-------- DATASET ENTRIES

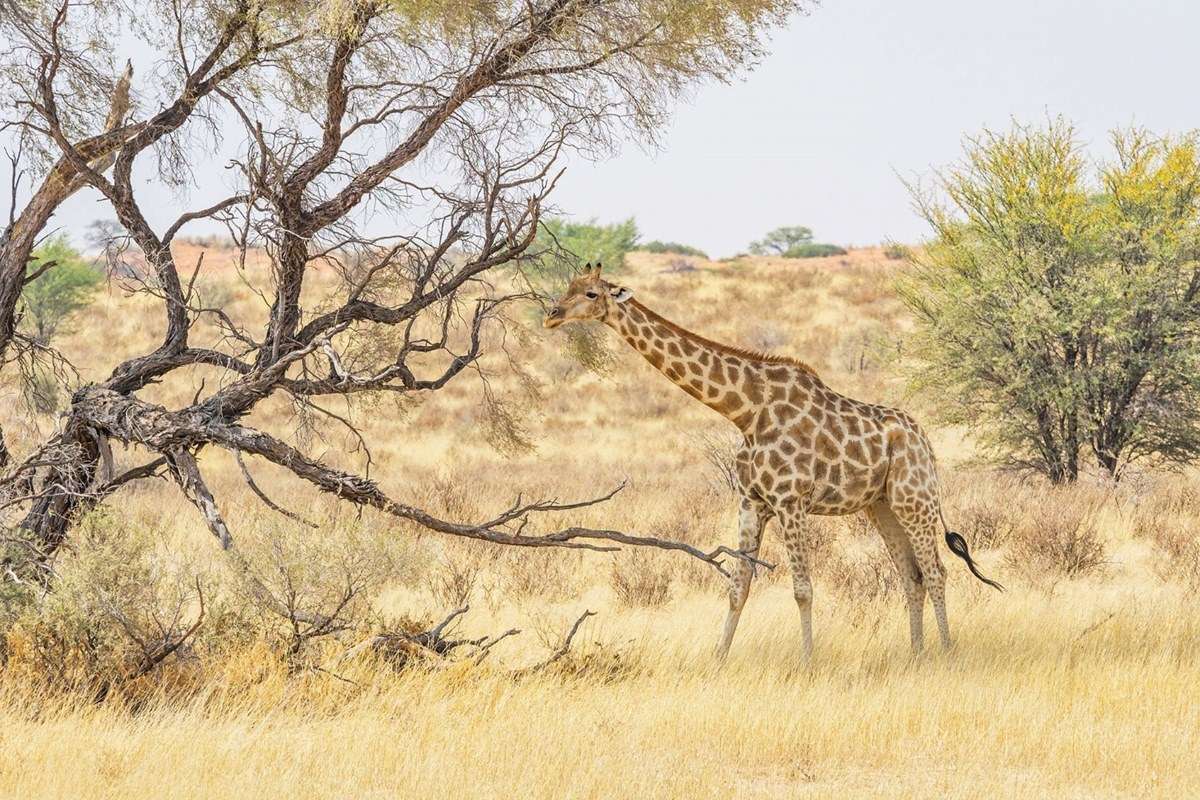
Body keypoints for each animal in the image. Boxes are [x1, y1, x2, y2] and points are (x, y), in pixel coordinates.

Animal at [547, 262, 1003, 657]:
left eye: (590, 293)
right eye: (568, 287)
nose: (552, 315)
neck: (745, 411)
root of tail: (924, 441)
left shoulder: (790, 500)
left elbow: (802, 589)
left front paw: (807, 662)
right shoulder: (752, 502)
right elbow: (738, 587)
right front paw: (718, 660)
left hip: (915, 499)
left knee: (936, 571)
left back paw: (946, 653)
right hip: (881, 505)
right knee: (912, 576)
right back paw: (917, 654)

----------------

Copy out all the data above exactly as written. Skip the pictures.

### SOLUTION TO THE EXERCISE
Body keypoints for each animal in the image. Boxes are [x1, y1, x2, y2] and points are (x, y), in pixel coordinates.

Animal at [547, 262, 1003, 657]:
left eye: (590, 293)
right eye: (568, 287)
nose: (552, 315)
neck: (745, 411)
root of tail: (924, 441)
left shoulder: (790, 500)
left elbow: (802, 589)
left front paw: (807, 662)
right shoulder: (752, 502)
right elbow: (738, 587)
right front paw: (718, 660)
left hip: (915, 499)
left knee: (936, 571)
left back paw: (946, 653)
right hip: (881, 505)
right knee: (912, 576)
right back paw: (917, 654)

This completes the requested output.